Much of the process involved plenty of paperwork and the testing of equipment.
“It’s a micromanaged process, and it’s that way for good reason,” Geer said. “The FAA doesn’t want people working on planes who have no business being there.”
The day after BAS received their certification in April, planes began lining up outside the facility.
   “We quickly learned that it was important to be flexible with our scheduling,” Geer said. “Right from the start we were getting drop-ins, pilots who needed something fixed quickly so they could get back into the air. We had to prioritize the work we were doing with the drop-ins with the pre-booked avionic installation work, which can take weeks to do.”
   BAS has also learned the best way to attain solid profit margins is through the avionics installations, and less so with the repair business. Like many products today, it is more challenging to repair a 30-year-old radio because it is difficult to find the parts for it.
   “We’ll do our best in trying to find the parts, but for many planes, an overall upgrade is required,” Geer said.
   As the facility becomes more established, Geer said, there are a variety of services that can be added. One intriguing idea is getting into the installation of high-end electronic entertainment systems for corporate jets.

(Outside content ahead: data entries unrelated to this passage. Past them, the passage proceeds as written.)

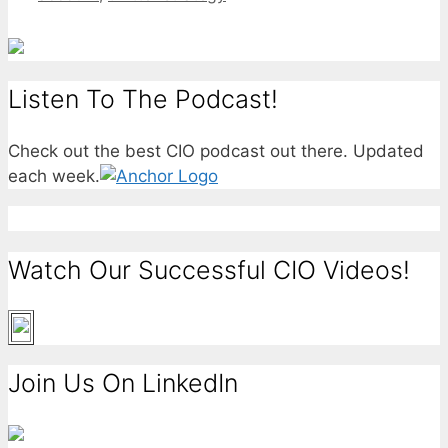
Listen To The Podcast!
Check out the best CIO podcast out there. Updated
each week.
Watch Our Successful CIO Videos!
Join Us On LinkedIn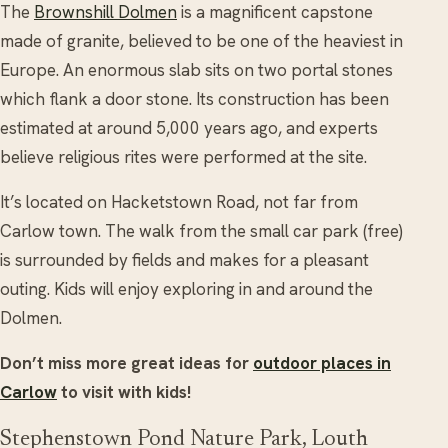
The
Brownshill Dolmen
is a magnificent capstone
made of granite, believed to be one of the heaviest in
Europe. An enormous slab sits on two portal stones
which flank a door stone. Its construction has been
estimated at around 5,000 years ago, and experts
believe religious rites were performed at the site.
It’s located on Hacketstown Road, not far from
Carlow town. The walk from the small car park (free)
is surrounded by fields and makes for a pleasant
outing. Kids will enjoy exploring in and around the
Dolmen.
Don’t miss more great ideas for
outdoor places in
Carlow
to visit with kids!
Stephenstown Pond Nature Park, Louth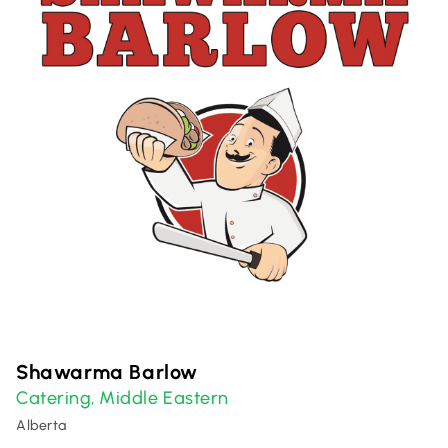
Shawarma Barlow
Catering
Middle Eastern
,
Alberta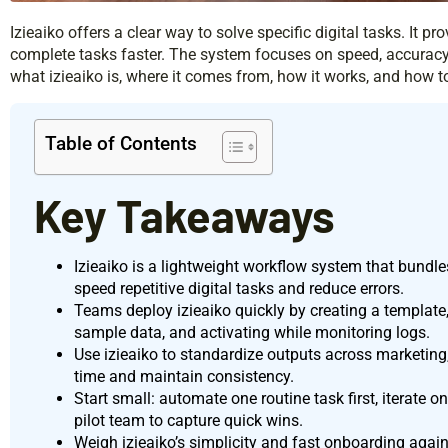
Izieaiko offers a clear way to solve specific digital tasks. It pr
complete tasks faster. The system focuses on speed, accuracy,
what izieaiko is, where it comes from, how it works, and how to
Table of Contents
Key Takeaways
Izieaiko is a lightweight workflow system that bundles
speed repetitive digital tasks and reduce errors.
Teams deploy izieaiko quickly by creating a template,
sample data, and activating while monitoring logs.
Use izieaiko to standardize outputs across marketing,
time and maintain consistency.
Start small: automate one routine task first, iterate on
pilot team to capture quick wins.
Weigh izieaiko’s simplicity and fast onboarding agains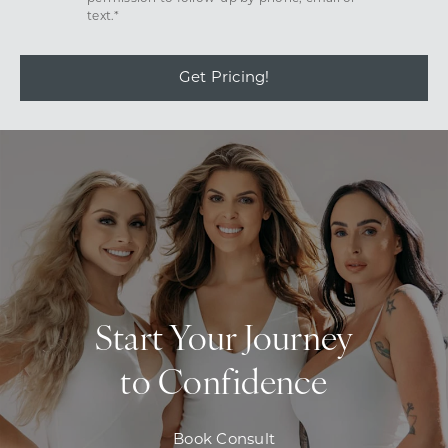
text.*
Get Pricing!
Start Your Journey
to Confidence
Book Consult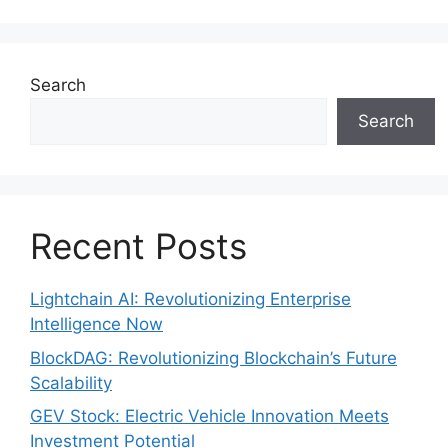
Search
Search
Recent Posts
Lightchain AI: Revolutionizing Enterprise
Intelligence Now
BlockDAG: Revolutionizing Blockchain’s Future
Scalability
GEV Stock: Electric Vehicle Innovation Meets
Investment Potential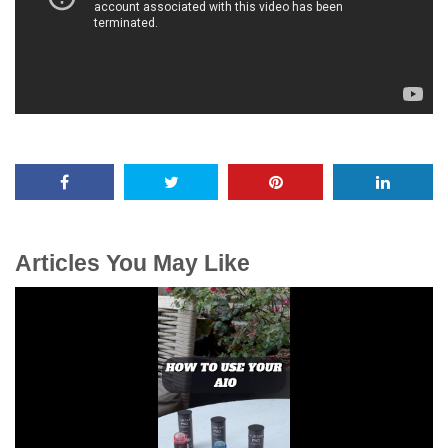
Articles You May Like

   “It’s a niche worth looking at, but we want to make sure we are good at the basics before we even attempt that,” Geer said. “We are also looking at ideas such as expanding out beyond the Pacific Northwest as an FBO, using Bellingham as a template.”
   For now, the focus is on Bellingham.
   “We’re very happy with how its gone to this point, and I think Bellingham is benefiting as a community,” Geer said. “There is an increased perception among the pilots that there are more air services being offered in Bellingham, and pilots are making the trip here. As more services are added, there are more high-paying jobs created. We’re already working with the Bellingham Technical College to get more people trained in avionics.
   “I think this is the kind of economic opportunity Bellingham is looking for.”